Fue al terminar un partido que intercambiando impresiones y anécdotas por un buen rato acabamos por recordar aquella tanda de penales contra Bulgaria, en el Mundial del 94. A los que nos hervía más la sangre por el fútbol nos enfrascó en antiguos enojos, por lo que solté “si, los malditos penales”, para enseguida rematar con mi mejor aporte a la vida de esos cinco pensadores (o al menos eso creía) “todos somos ateos hasta que llegan los penales”. Se escucharon risas modestas, hasta que alguien tomó nuevamente la palabra: “oye Gerardo”, se dirigió a mi Esteban, el más centrado del equipo, el más caracolero también, el típico mediocampista cerebral que surte balones a diestra y siniestra e incursiona al área rival con autoridad.

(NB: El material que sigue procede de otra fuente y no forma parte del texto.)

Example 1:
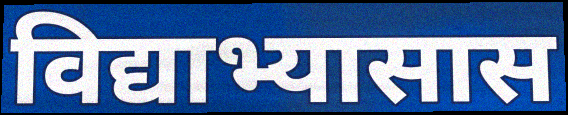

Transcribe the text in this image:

विद्याभ्यासास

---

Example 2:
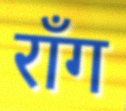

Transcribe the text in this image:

रॉंग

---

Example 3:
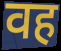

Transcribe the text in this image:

वह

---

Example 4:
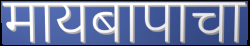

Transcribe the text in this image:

मायबापाचा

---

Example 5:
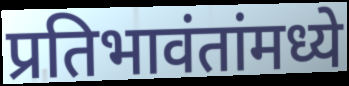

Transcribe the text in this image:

प्रतिभावंतांमध्ये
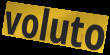
voluto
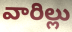
వారిల్లు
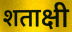
शताक्षी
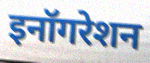
इनॉगरेशन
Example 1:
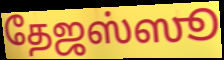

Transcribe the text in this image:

தேஜஸ்ஸூ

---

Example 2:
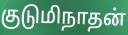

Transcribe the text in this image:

குடுமிநாதன்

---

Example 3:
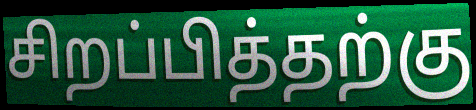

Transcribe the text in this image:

சிறப்பித்தற்கு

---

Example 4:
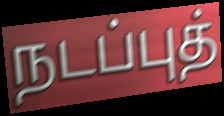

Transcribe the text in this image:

நடப்புத்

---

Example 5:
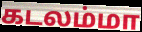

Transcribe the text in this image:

கடலம்மா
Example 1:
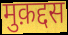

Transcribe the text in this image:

मुक़द्दस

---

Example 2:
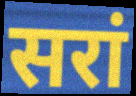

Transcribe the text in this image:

सरां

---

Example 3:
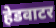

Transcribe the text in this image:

हेडवाटर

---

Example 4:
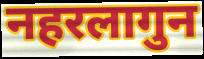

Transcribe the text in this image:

नहरलागुन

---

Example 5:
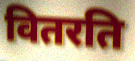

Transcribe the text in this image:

वितरति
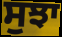
ਸੁਝਾ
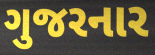
ગુજરનાર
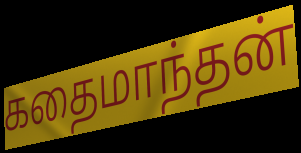
கதைமாந்தன்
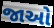
જાઓ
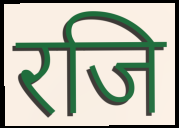
रजि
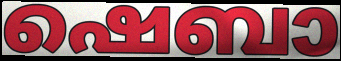
ഷെബാ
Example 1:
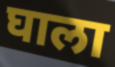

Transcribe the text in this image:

घाला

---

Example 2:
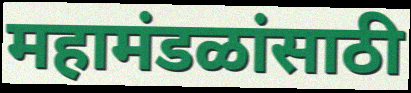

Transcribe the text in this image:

महामंडळांसाठी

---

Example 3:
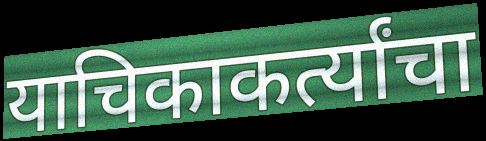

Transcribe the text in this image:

याचिकाकर्त्यांचा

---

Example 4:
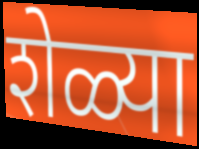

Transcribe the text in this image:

शेळ्या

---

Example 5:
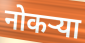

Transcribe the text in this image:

नोकऱ्या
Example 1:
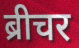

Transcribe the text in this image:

ब्रीचर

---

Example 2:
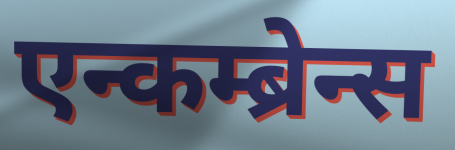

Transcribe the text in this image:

एन्कम्ब्रेन्स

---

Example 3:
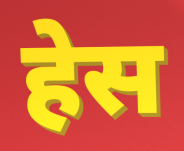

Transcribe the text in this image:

हेस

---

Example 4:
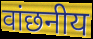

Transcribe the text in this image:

वांछनीय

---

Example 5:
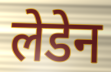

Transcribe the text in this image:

लेडेन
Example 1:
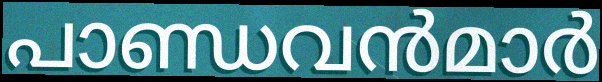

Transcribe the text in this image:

പാണ്ഡവൻമാർ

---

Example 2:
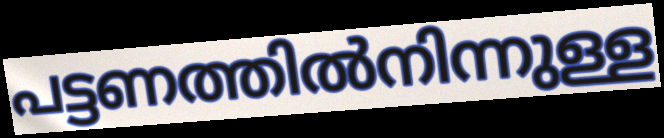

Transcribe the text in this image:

പട്ടണത്തിൽനിന്നുള്ള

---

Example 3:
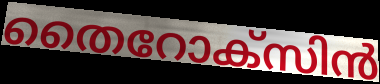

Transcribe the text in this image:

തൈറോക്സിൻ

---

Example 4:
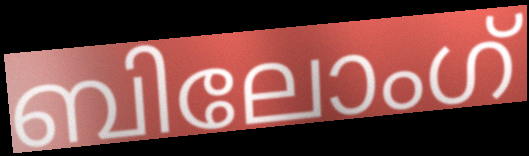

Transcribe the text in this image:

ബിലോംഗ്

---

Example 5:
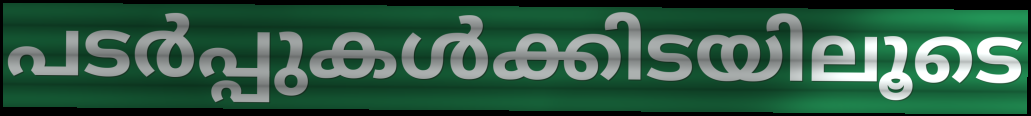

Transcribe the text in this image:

പടർപ്പുകൾക്കിടയിലൂടെ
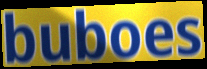
buboes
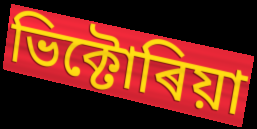
ভিক্টোৰিয়া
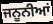
ਜਨੂਨੀਆਂ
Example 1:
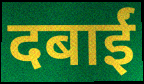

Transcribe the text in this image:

दबाईं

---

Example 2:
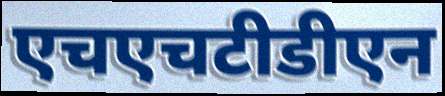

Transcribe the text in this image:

एचएचटीडीएन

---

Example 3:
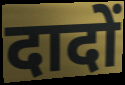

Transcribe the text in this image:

दादों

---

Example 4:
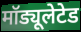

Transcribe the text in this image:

मॉड्यूलेटेड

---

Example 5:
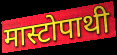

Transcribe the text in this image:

मास्टोपाथी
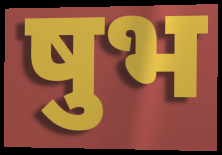
षुभ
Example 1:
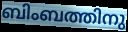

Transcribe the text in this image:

ബിംബത്തിനു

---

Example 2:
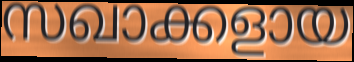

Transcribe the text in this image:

സഖാക്കളായ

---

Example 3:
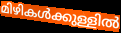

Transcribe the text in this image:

മിഴികൾക്കുള്ളിൽ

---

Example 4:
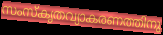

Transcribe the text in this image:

സംസ്കൃതവ്യാകരണത്തിനു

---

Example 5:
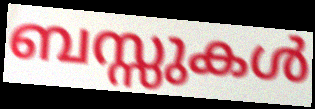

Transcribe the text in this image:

ബസ്സുകൾ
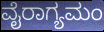
ವೈರಾಗ್ಯಮಂ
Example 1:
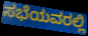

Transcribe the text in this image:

ಸಭೆಯವರಲ್ಲಿ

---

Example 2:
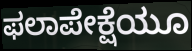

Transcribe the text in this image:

ಫಲಾಪೇಕ್ಷೆಯೂ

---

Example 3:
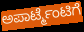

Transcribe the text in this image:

ಅಪಾರ್ಟ್ಮೆಂಟಿಗೆ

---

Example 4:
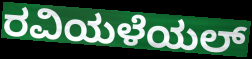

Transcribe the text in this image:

ರವಿಯಳೆಯಲ್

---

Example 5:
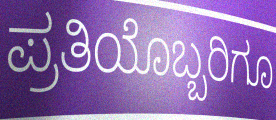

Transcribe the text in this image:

ಪ್ರತಿಯೊಬ್ಬರಿಗೂ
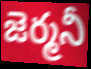
జెర్మనీ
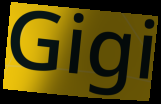
Gigi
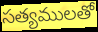
సత్యములతో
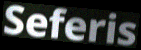
Seferis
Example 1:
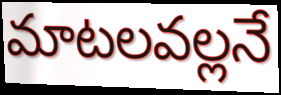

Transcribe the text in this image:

మాటలవల్లనే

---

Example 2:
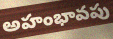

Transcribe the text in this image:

అహంభావపు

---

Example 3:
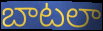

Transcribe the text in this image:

బాటలా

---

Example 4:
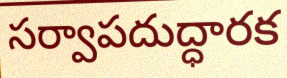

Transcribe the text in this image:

సర్వాపదుద్ధారక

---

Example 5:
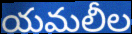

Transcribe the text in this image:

యమలీల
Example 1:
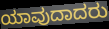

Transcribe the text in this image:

ಯಾವುದಾದರು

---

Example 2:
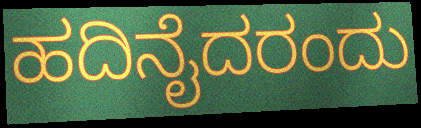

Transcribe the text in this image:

ಹದಿನೈದರಂದು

—Ok, tu eres gran lector de Saramago, nos has hablado mucho de sus libros, en todas esas lecturas, ¿no se te ha contagiado ese pesimismo de Saramago? Ya sabes, los únicos interesados en cambiar el mundo somos los pesimistas ya que los optimistas están encantados con lo que hay, el señor era ateo consumado, despotricaba contra la iglesia y la biblia en cuanto podía, por lo tanto ¿eres de los nuestros, cierto?— me soltó esta segunda pregunta mientras sonreía amistosamente.

Yo le contesté aquello del mesianismo de Leo, fiel creyente de ir por el mundo buscando una buena jugadita. Todos los filósofos rieron. Me sentía un poco como Bilbo Bolsón en la compañía de los enanos. Después de algunos partidos esa tropa de pensadores ya me aceptaba no solo por mis recursos futbolísticos sino literarios.

Conoces más a alguien en una hora de juego que en cuatro horas de conversación, había dicho Aristóteles. Esa ráfaga de sabiduría nunca la compartí con Ateos F.C., aunque no era psicólogo si deducía que clase de jugador y persona era cada uno, la manera de ir al choque de piernas y de ideas, la disputa por lugares imaginarios, las formas de hablar y decir dentro del campo de juego, el liderazgo, la capacidad de síntesis y de resignación en una canchita pequeña donde catorce individuos querían pegarle a una pelota.

Francamente, esto tampoco lo compartí con los filósofos: no le daba mucha importancia si perdíamos o ganábamos. Los filósofos amateurs, que caminando a la intemperie aprendemos palabras de la vida, sabemos que el fútbol tarde que temprano da revancha, pero, sobre todo, en un grado superlativo, la victoria tiene algo de negativo, nunca es definitiva y en contraparte, la derrota tiene algo de positivo, jamás es definitiva. Este axioma de vida por supuesto es cortesía de la Saramagia del mago Saramago. Marca registrada.